What’s at the core of all these things that only humans do? The Human Spark I: Becoming US, PBS 2010
The Neanderthals didn’t survive as a species when we arrived. ibid.
One group of descendants stayed behind in Africa, but another group headed north ... the Neanderthals. ibid.
A picture of Neanderthal life that seems strikingly similar to the life of their ancestors in Africa. ibid.
Neanderthal children by contrast seem to have grown up more quickly. ibid.
No beads have ever been found at a Neanderthal site. ibid.
Clues in pigments, in the trading for exotic materials, in sophisticated weaponry, that push the first glimmerings of the human spark back further than anyone ... has ever imagined. ibid.

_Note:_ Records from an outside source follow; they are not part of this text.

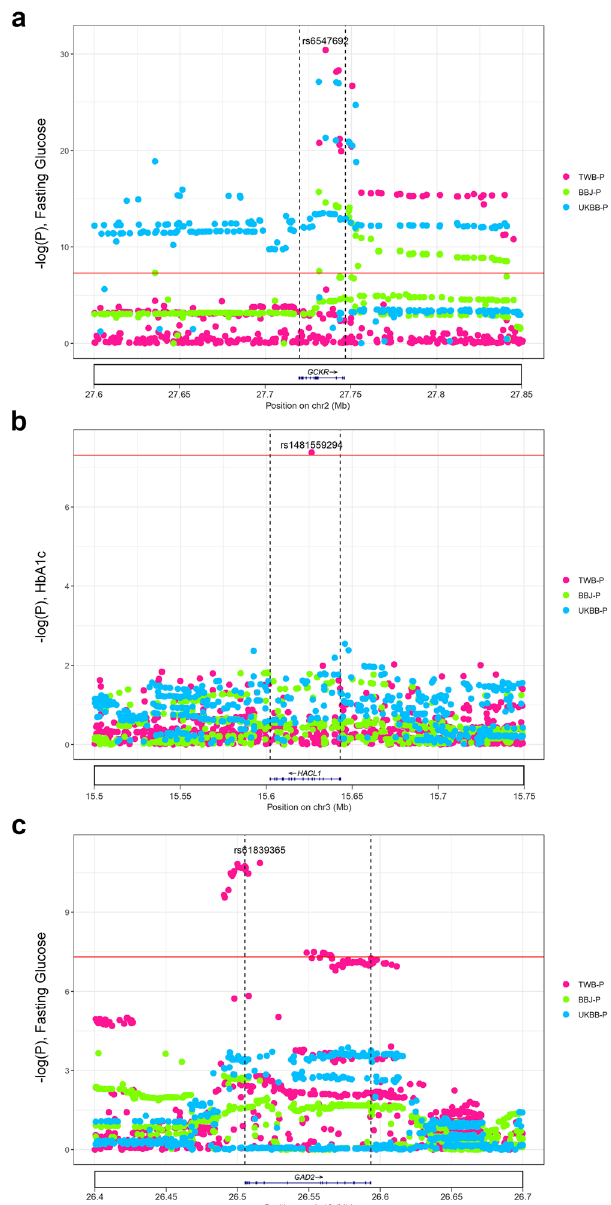
Fig. 5 Regional association plots, identi fi ed by comparison of Taiwan Biobank (TWB), Japan Biobank (BBJ) and UK Biobank (UKBB) genome- wide association studies (GWASs). The X axis represents the position of loci (hg19). The Y axis represents – log 10 (P). Red dots are P values of variants from TWB. Green dots are p values from the BBJ. Blue dots are P values from UKBB. The red horizontal line represents P = 5 × 10 − 8 . The black dashed line represents the location of the gene. a GCKR gene; b HACL1 gene; and c GAD2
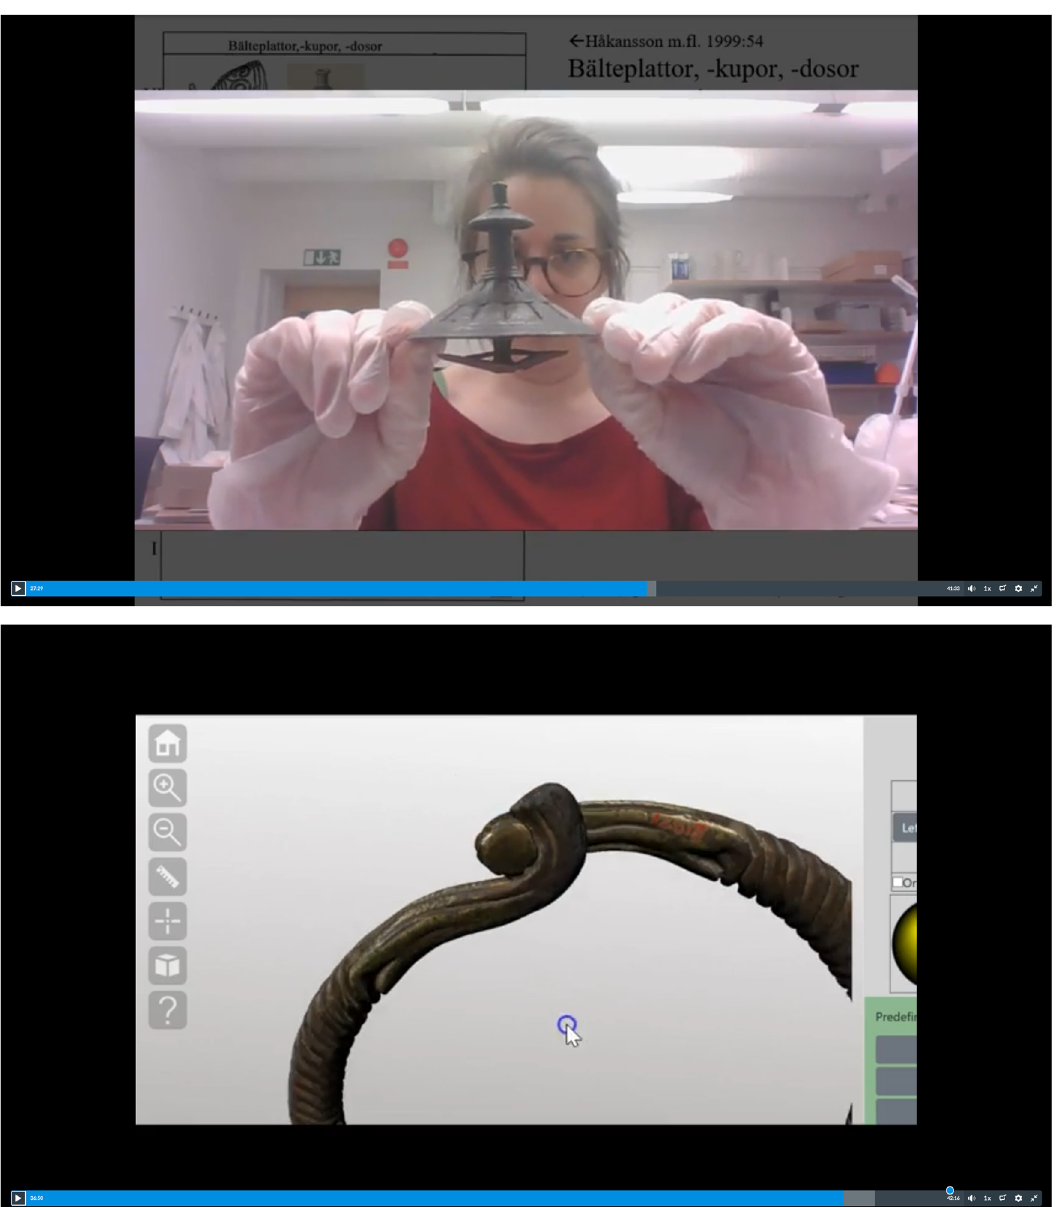
Figure 5: One of the teachers, Stella Macheridis, used prerecorded tutorials on Canvas – the online educational platform used by Lund University – to demonstrate the morphologies of Bronze Age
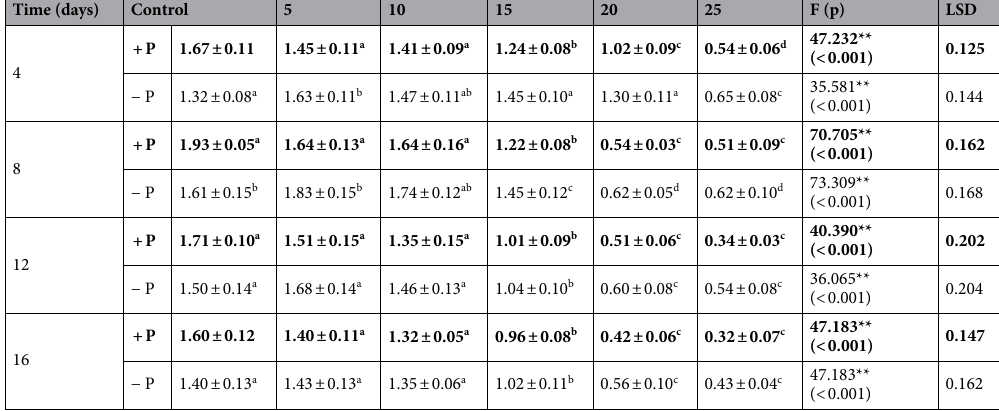
Table 4. Effect of different concentrations of dissolved nickel (mg/L) on respiration activity (O 2 -uptake calculated as µ mol O 2 h -1 ) on phosphorus supplemented and starved cells of Dunaliella tertiolecta . F F test (ANOVA), LSD least significance difference at 0.05. *Statistically significant at p ≤ 0.05. **Statistically significant at p ≤ 0.001. Different superscripts are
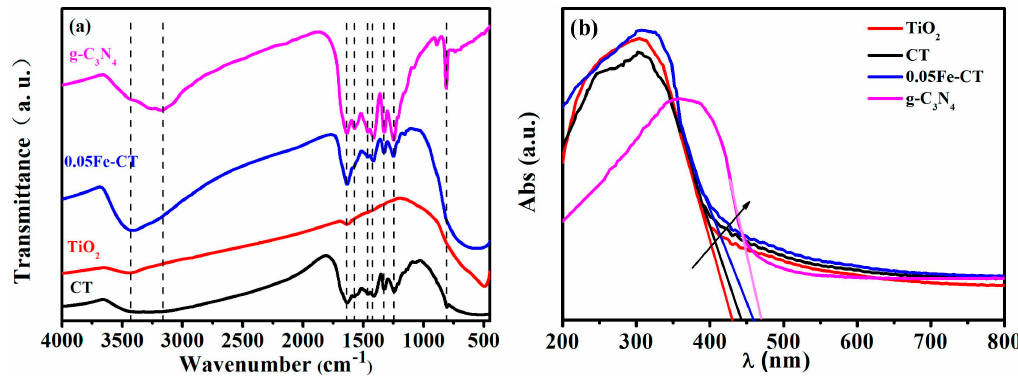
Figure 4. FTIR spectra ( a ) and UV ‐ vis DRS; ( b ) of g ‐ C 3 N 4 , TiO 2 , CT, and 0.05Fe ‐ CT.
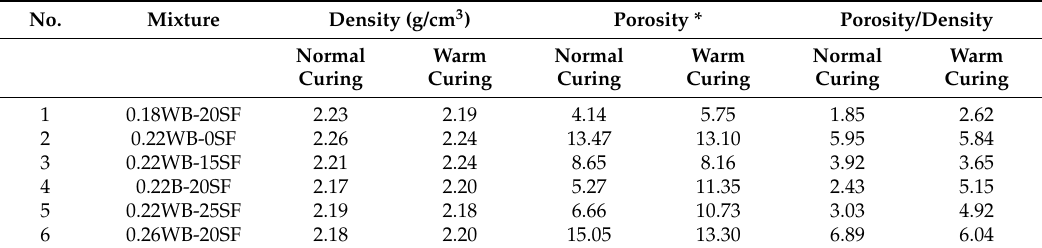
Figure 10. Effect of SF and curing temperature on flexural strength. Table 4. Density and porosity test results.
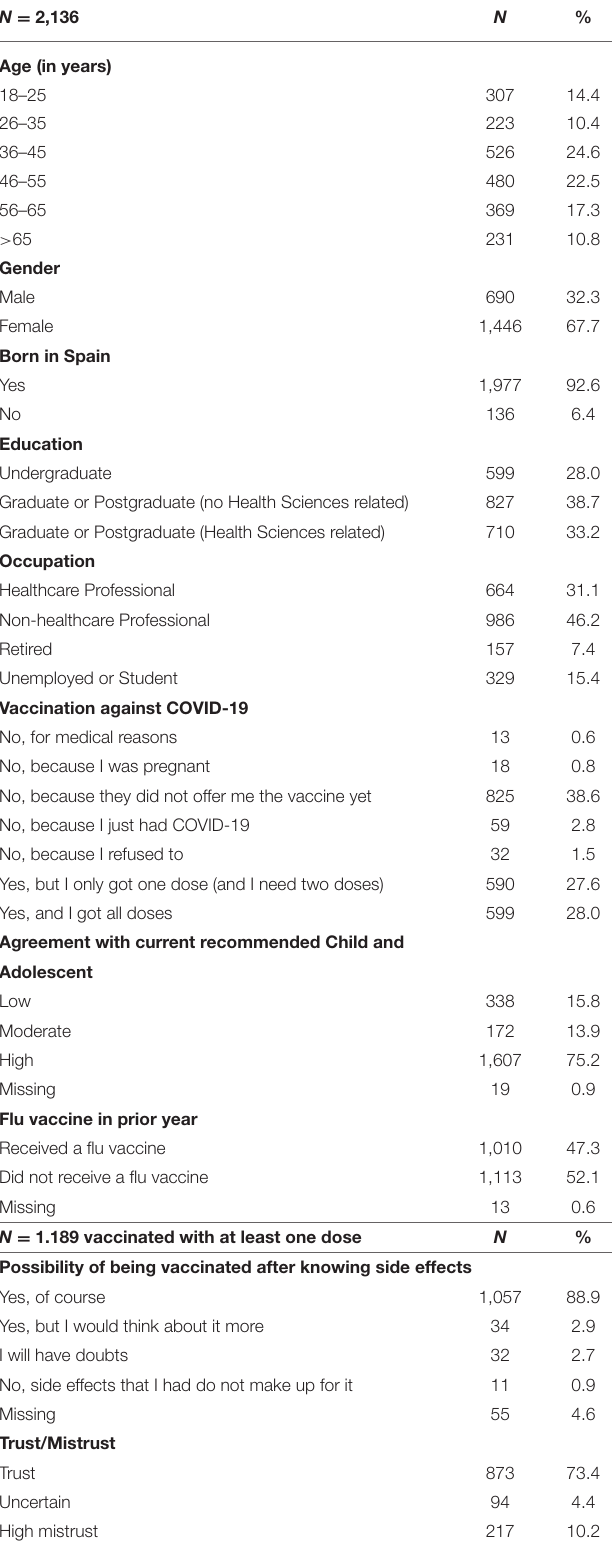
TABLE 1 | Sample characteristics ( N =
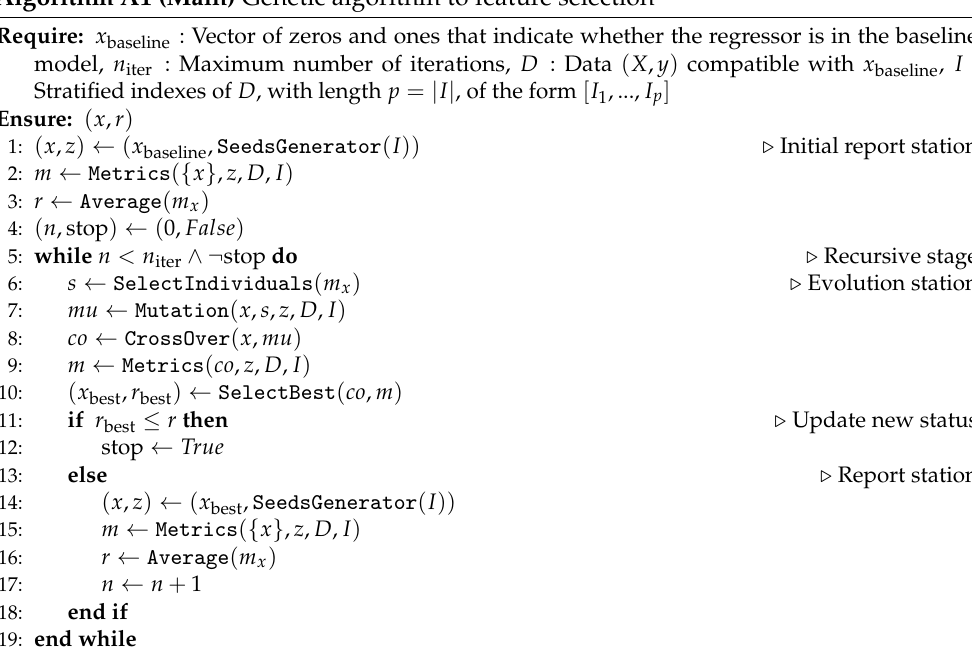
Algorithm A1 (Main) Genetic algorithm to feature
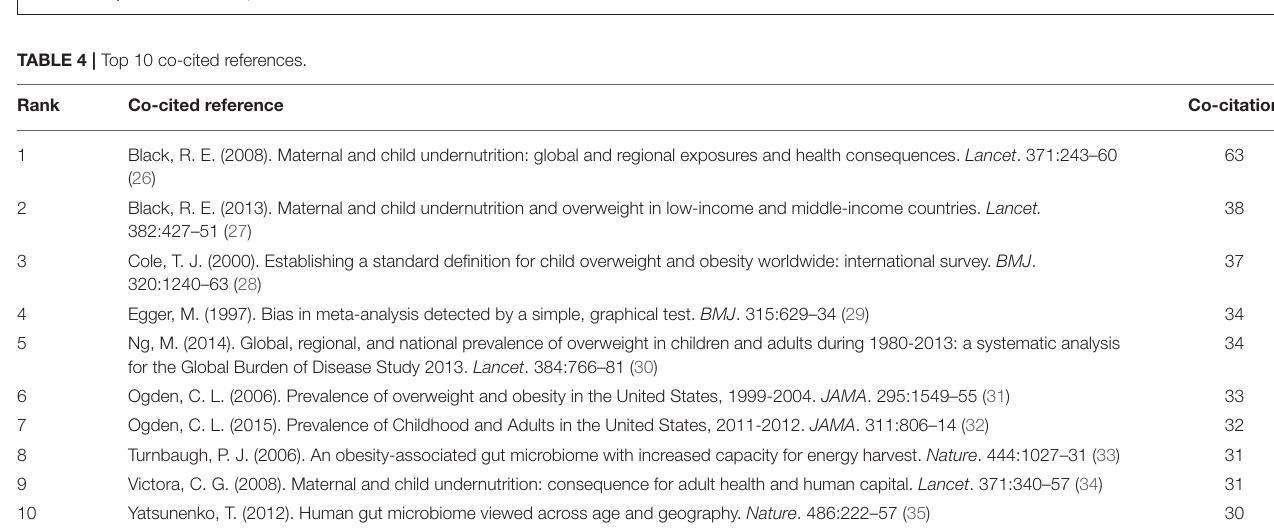
FIGURE 3 | The network map of institutions.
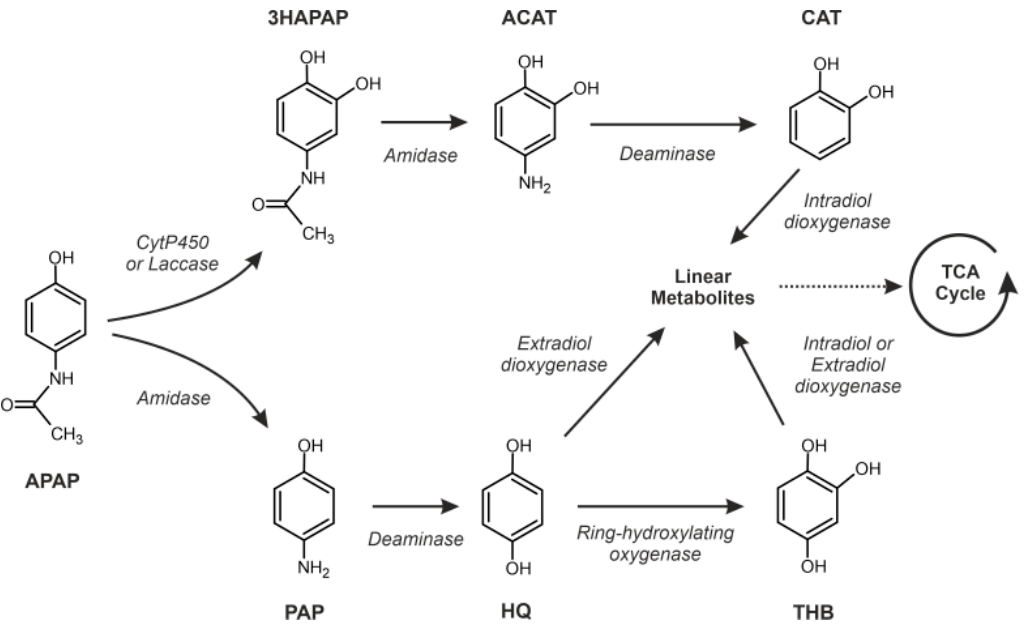
Figure 8. Proposed metabolic pathways for the degradation of APAP by P. chrysogenum var halophenolicum indicating the involved enzymes. APAP, acetaminophen; 3HAPAP, 3-hydroxyacetaminophen; ACAT, 4-aminocatechol; CAT, catechol; PAP, 4-aminophenol; HQ, hydroquinone; and THB, 1,3,4-trihydroxybenzene.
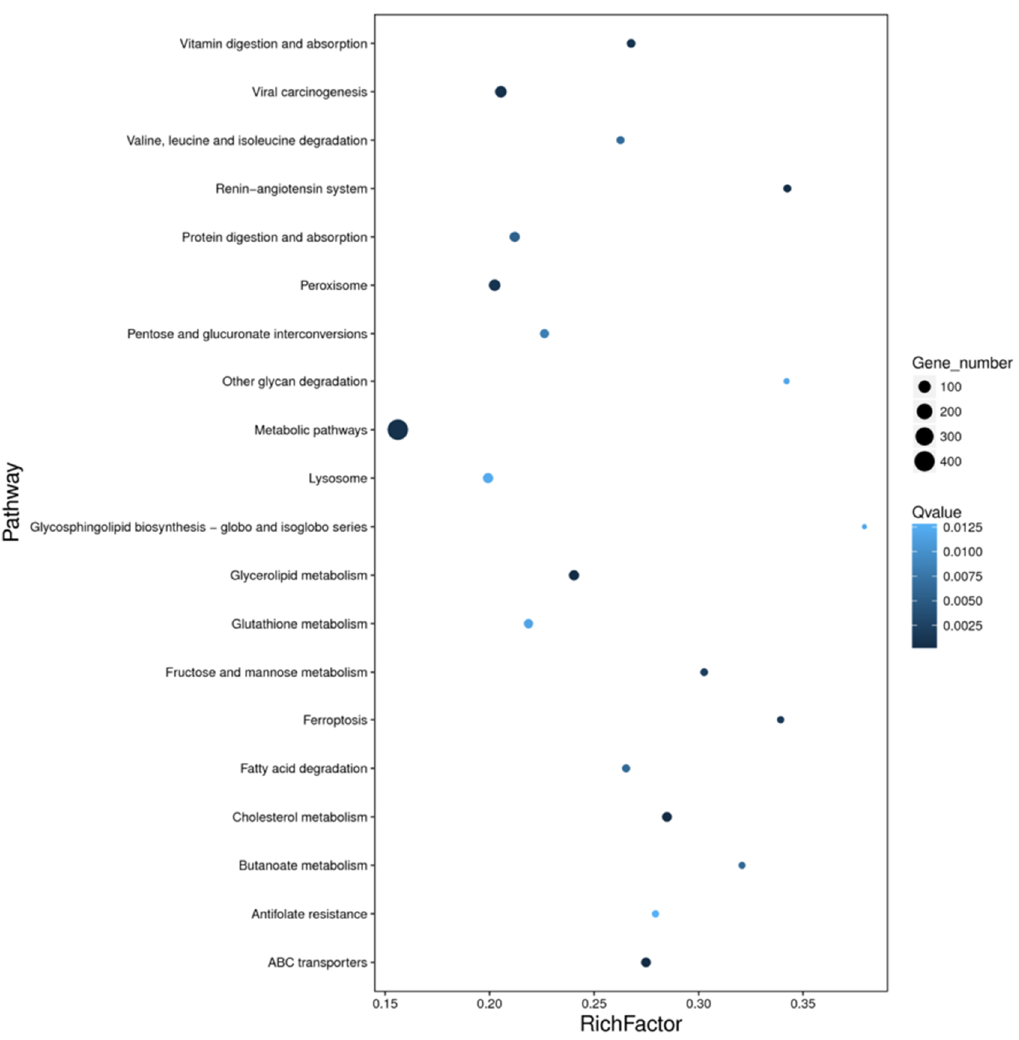
Figure 6. Scatter plot of the KEGG enrichment of differential genes. The vertical axis represents the name of the pathway, the horizontal axis indicates the rich factor, the size of the dot represents the number of differentially expressed genes in a given pathway, and the colors of the dots correspond to different Q value ranges.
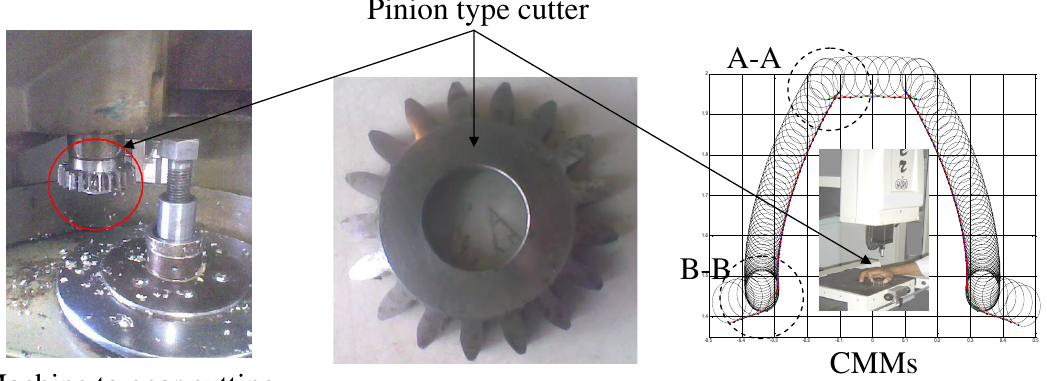
Fig. 1. (Color online) The data input from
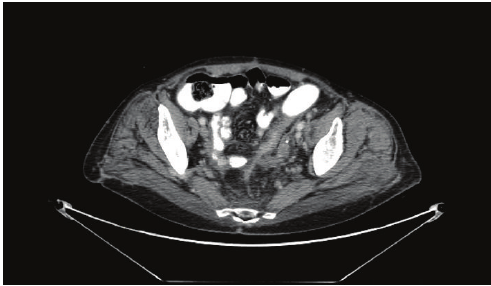
Figure 1: CT scan showing free air in the abdomen.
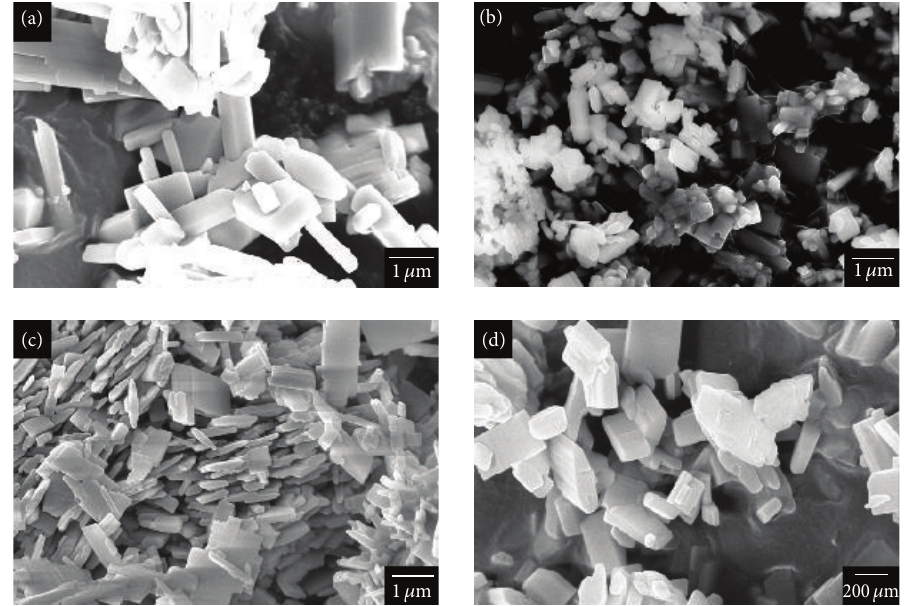
Figure 8: SEM images of LiMnPO 4 synthesized with various parameters: (a) 190 ∘ C [H 2 O]/[Mn] = 30 (sample B), (b) 190 ∘ C [H 2 O]/[Mn] = 15 (sample E), (c) 150 ∘ C [H 2 O]/[Mn] = 30 (sample F), and (d) 150 ∘ C [H 2 O]/[Mn] = 15 (sample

The chimpanzees are our closest relatives; that they differ from us only by that 1% of DNA. The Human Spark II: So Human, So Chimp
Welcome to my brain: the product of three and a half billion years of evolution and a few decades of living. It weighs only three pounds but its arguably the most complicated thing in the known universe. The Human Spark III: Brain Matters
Grammar is what makes human language critical to igniting the human spark. ibid.
It takes perhaps ten or fifteen years for the brain to organise itself to process grammar swiftly and efficiently. ibid.
The single most notable thing about the human brain is its sheer size ... Three or four times bigger than a chimp’s brain. ibid.
Insight and imagination both seem to be right at the heart of the human spark. ibid.
Sixty-five million years ago an asteroid the size of Mount Everest smashed into the Earth at sixty times the speed of sound. It unleashed a series of events that wiped out 70% of all species including the dinosaurs. Tony Robinson, Catastrophe IV: Asteroid Strike, Channel 4 2008
Scientists have found this same layer all around the world. Below it fossils from countless species, above it 70% of them are gone including the dinosaurs. ibid.
The iridium suggested that sixty-five million years ago a massive asteroid hit the planet. At the exact same time as the death of the dinosaurs. ibid.